I had gotten the message in the tour that they wanted me to move to town and I was actually in town showing my wife around when I got the call. We talked it over quickly, I called the recruiter back and asked her to tell them that if offered the job I would be moving to town instead of commuting. Two hours later I had a formal offer.

For anyone else thinking about going back to school later in life, if you can, do it. The last few years have come with a lot of hard work, sacrifices and some really tough decisions, but in the end, it really paid off.

Now I get to really enjoy my last few days of being an unemployed bum. :supergrin:

blackjack
10-17-2012, 13:10
Congratulations on your successful job search and landing a plum position. I predict a great future for you and your family. I'm guessing this ag company is one based in Minnesota, given the company attributes you described.

HarlDane
10-17-2012, 13:50
Congratulations on your successful job search and landing a plum position. I predict a great future for you and your family. I'm guessing this ag company is one based in Minnesota, given the company attributes you described.Thank you, the family is very excited.

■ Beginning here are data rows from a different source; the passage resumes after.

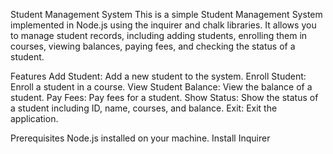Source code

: Student Management System
This is a simple Student Management System implemented in Node.js using the inquirer and chalk libraries. It allows you to manage student records, including adding students, enrolling them in courses, viewing balances, paying fees, and checking the status of a student.

Features
Add Student: Add a new student to the system.
Enroll Student: Enroll a student in a course.
View Student Balance: View the balance of a student.
Pay Fees: Pay fees for a student.
Show Status: Show the status of a student including ID, name, courses, and balance.
Exit: Exit the application.

Prerequisites
Node.js installed on your machine.
Install Inquirer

This is for a CA based company, but on scale with the company I believe you are referencing.

collim1
10-17-2012, 13:54
Keep at it. Times are tough right now. My wife graduated from Graduate school three years ago and just today got offered a decent full time job today after weeks of several interviews.

Congrats on finishing school. I was on the 6 year plan myself.

RWBlue
10-17-2012, 14:47
Congrats

It sounds like this is your first office job so.....now for the work advice
1. Dress for the position you want to have.
2. Don't talk about things you shouldn't talk about at work. (Sex, drugs, politics, religion, how much you get paid or your co-workers get paid.....)
3. IT Security will probably NOT be watching what you do all the time, but play it like there were because IF you are ever suspected of doing something or your boss doesn't like you, IT Security WILL watch ever move you have ever made.
4. Be truthful with your auditors. I worked hand in hand with the financial auditors when I was a PwC IT Auditor. NOTHING will get you in as much trouble as us suspecting that you are lying to us. We will continue to dig and dig and dig until we find something if we suspect an untruth. OR to put it a different way, tell us if you made an honest mistake so we don't have to find it on our own and suspect the worst.
5. If someone asks you to do something questionable, get it in an email. The line works very well with bosses who are honest. "Sure, just send me an email on that so I can track my work, remember to do it, document this for the auditors......"
6. Make a "to do list" in excel on the first day. When things are complete move them to the bottom and mark them complete. Use this for your monthly reports, at the end of the year for your review, to build your resume when you decide it is time to move.
7. Join a professional organization and go to it AT LEAST twice a year. Network with your peers.
8. Have a linkedin account to keep track of your peers.
9. Get your professional certs while you are young. The older you get the harder it is to find the time to get them and the less value they will be to you over your lifetime.
10. Never get so comfortable at a spot that you could not be able to get another spot if they laid you off. (Same thing goes for finances and other aspects of your life....Don't get too comfortable.)


There is a time and a place to break all the above rules, but don't break them until you understand when and where to break them.

PS> Every so often look at the jobs boards. See what positions you would want to apply for and then stick your resume out there to see if you at least get a phone call. I am currently doing this and I am getting phone calls, but not for the positions I want.